Impending Improvements on California AvePosted: November 6, 2013 Filed under: Bicycle Infrastructure 5 Comments
On October 17th, a group of concerned neighbors met with First Ward Alderman Proco “Joe” Moreno at Letizia’s Fiore, 2456 N California Ave. The meeting was hosted by Letizia’s co-owner Fabio Sorano. Sorano has led the charge to improve dangerous traffic conditions at the intersection of California Ave and Altgeld St, outside of where his business sits.
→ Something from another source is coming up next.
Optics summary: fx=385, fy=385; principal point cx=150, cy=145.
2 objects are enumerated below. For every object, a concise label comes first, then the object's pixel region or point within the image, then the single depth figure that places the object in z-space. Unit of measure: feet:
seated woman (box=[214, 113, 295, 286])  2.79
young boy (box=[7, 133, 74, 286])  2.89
The stretch of California Ave between Logan Blvd and Fullerton Ave (one block north and south of Altgeld, respectively) currently has rush hour parking restrictions in place. This means that during the morning and evening rush hours, parking is prohibited on one side of the street, thereby allowing automobiles to move in two northbound lanes in the morning and two southbound lanes in the afternoon (toward and away from the Kennedy expressway, respectively).
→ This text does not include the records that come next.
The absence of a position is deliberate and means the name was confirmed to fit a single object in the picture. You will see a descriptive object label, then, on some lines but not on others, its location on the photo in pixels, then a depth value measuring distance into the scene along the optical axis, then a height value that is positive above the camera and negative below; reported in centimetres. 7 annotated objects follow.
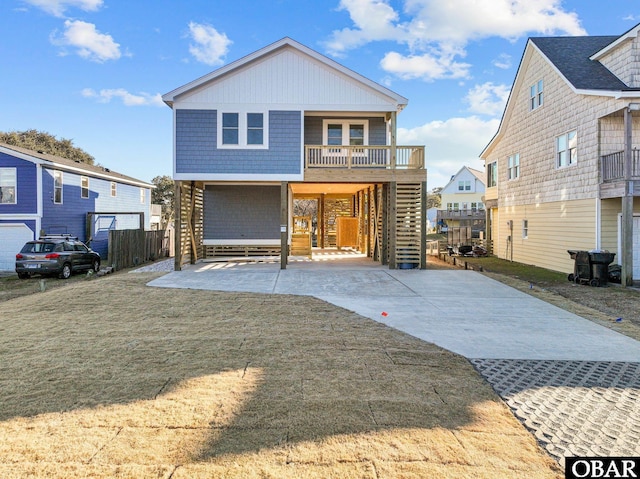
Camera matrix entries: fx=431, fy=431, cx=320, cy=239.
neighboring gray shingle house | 1331 +308
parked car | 1523 -88
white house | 5122 +448
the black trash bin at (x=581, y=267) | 1316 -99
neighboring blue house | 1841 +155
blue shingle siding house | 1527 +356
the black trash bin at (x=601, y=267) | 1288 -94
Pedestrians crossing California here face considerable danger. Drivers rarely stop for pedestrians, as the law requires. Conditions are especially bad when the rush hour parking restrictions are in effect, but the intersection remains dangerous throughout the day.
Unfortunately, the presence of rush hour lanes rules out a number of potential infrastructure projects that would improve pedestrian safety. Stop signs, middle-of-the-road pedestrian signs, curb bump-outs, and bike lanes are all prohibited here by CDOT guidelines because of the presence of rush hour lanes.
However, the neighbors who gathered at Letizia’s were pleased to hear Alderman Moreno announce that an ordinance has already passed the city council which will remove rush hour parking restrictions on California Ave, between Logan Blvd and Fullerton Ave. In addition, Moreno has agreed to use his ward’s 2014 menu funds to install traditional bike lanes on this stretch of California. Both moves warrant praise, as they will significantly improve safety for pedestrians.
As for bicyclists, we encourage Alderman Moreno to partner with CDOT to implement the safest possible street design. California Ave represents an important bike route. According to the Chicago Streets for Cycling 2020 Plan, California is slated to become a cross town bike route through Logan Square. While traditional bike lanes (without a buffer or a barrier) will be a welcomed improvement, they will fall short of the ambitious safety goals set by the Streets for Cycling Plan. Granted, it will be a challenge to design considerably safer bike lanes on such a narrow street as California Ave. But, considering the level of demonstrated local support, perhaps this is one place where the city should find a way.
Update: the northbound rush hour lanes on California Ave are only open in the morning, and the southbound lanes are only open in the evening. A previous version of this post mistakenly declared that both lanes are open at both times.